10代佐賀藩主鍋島直正(1814~70)は隠居の前年にあたる万延元年(1860)、嫡男直大(なおひろ)に詩書を書き与えた。それが明治7年(1874)の佐賀の乱により焼失したことから、直大は後世に伝えるため明治17年夏に同詩を書したが、直大筆の書幅も現存していない。現存する本資料は、直大筆の書幅を、のちに旧佐賀藩士の相良頼善が転写したものである。
大意をとれば、論語・孟子・大学・中庸(四書と総称される儒教の経書)を学び、剣術・槍術・砲術・馬術といった武術に励み、道徳的な精神を伴う大らかな浩然の気を養えば、他家と並ぶことのない鍋島家独特の気風が醸成される、と解されよう。

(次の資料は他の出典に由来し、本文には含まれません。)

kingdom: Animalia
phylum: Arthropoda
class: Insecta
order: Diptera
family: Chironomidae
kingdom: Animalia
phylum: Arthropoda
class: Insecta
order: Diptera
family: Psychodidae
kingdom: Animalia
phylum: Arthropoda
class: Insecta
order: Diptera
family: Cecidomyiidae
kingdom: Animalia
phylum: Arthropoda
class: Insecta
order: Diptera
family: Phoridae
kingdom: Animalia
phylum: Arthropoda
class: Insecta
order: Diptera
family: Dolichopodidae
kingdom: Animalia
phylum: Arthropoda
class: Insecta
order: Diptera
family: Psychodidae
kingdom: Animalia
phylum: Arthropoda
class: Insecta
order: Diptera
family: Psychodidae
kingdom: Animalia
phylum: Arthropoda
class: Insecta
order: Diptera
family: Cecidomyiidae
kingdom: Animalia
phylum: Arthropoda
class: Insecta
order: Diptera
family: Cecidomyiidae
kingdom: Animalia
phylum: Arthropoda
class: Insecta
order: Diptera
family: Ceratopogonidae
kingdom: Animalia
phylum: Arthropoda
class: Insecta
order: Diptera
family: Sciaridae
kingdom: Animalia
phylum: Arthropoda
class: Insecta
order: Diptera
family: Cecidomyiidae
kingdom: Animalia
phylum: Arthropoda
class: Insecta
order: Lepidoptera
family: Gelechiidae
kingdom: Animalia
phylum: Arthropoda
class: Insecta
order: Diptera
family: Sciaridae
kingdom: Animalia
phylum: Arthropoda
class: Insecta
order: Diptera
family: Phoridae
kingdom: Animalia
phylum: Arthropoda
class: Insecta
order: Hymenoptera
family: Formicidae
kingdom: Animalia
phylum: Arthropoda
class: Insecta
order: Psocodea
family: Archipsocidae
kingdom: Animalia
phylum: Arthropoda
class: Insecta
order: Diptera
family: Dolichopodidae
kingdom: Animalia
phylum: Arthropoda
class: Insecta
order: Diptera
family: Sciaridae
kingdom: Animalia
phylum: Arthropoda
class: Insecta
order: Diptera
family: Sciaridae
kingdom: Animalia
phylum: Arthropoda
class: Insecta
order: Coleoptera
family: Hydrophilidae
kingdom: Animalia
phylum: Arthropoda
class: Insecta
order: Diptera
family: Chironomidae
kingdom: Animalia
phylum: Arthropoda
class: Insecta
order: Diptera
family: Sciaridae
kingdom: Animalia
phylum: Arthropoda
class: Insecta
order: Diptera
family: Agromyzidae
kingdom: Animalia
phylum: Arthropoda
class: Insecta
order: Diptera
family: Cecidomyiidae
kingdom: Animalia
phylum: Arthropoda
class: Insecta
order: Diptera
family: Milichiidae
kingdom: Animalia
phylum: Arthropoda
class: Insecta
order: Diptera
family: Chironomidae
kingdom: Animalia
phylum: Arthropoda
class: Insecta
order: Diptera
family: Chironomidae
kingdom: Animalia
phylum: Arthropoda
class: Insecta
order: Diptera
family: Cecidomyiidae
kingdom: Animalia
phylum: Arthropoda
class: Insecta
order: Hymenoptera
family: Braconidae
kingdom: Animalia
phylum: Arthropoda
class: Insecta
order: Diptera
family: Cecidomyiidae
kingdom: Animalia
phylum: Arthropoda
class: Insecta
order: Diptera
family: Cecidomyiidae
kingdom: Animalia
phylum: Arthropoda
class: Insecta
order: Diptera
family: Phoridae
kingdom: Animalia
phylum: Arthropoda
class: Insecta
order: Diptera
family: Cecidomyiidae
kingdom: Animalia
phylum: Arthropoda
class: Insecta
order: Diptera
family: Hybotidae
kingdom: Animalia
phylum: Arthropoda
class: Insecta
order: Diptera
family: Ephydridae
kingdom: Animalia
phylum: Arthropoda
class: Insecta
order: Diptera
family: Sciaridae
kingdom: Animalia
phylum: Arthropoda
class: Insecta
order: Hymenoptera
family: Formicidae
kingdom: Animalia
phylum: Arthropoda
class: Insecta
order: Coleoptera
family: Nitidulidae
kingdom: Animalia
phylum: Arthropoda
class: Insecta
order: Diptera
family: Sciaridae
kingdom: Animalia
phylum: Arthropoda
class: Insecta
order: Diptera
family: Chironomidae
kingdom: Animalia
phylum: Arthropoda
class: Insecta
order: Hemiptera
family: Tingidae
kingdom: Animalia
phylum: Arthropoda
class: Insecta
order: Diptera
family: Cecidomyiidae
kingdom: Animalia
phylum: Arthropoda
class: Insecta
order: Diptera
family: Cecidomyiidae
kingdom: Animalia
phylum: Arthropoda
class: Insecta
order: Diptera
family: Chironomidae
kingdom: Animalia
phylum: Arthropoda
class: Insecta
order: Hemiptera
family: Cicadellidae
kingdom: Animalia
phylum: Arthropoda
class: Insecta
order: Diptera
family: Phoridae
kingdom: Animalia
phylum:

直大がこれを謹書した明治17年夏とは、7月7日の華族令により侯爵に叙された時期である。明治4年からイギリスに留学し特命全権公使としてローマに赴任するなど長い西洋生活を現地で経験した後もなお、侯爵鍋島家のはじまりにあたる時期に直大は、父の言葉を書して「以て後に伝えん」とした。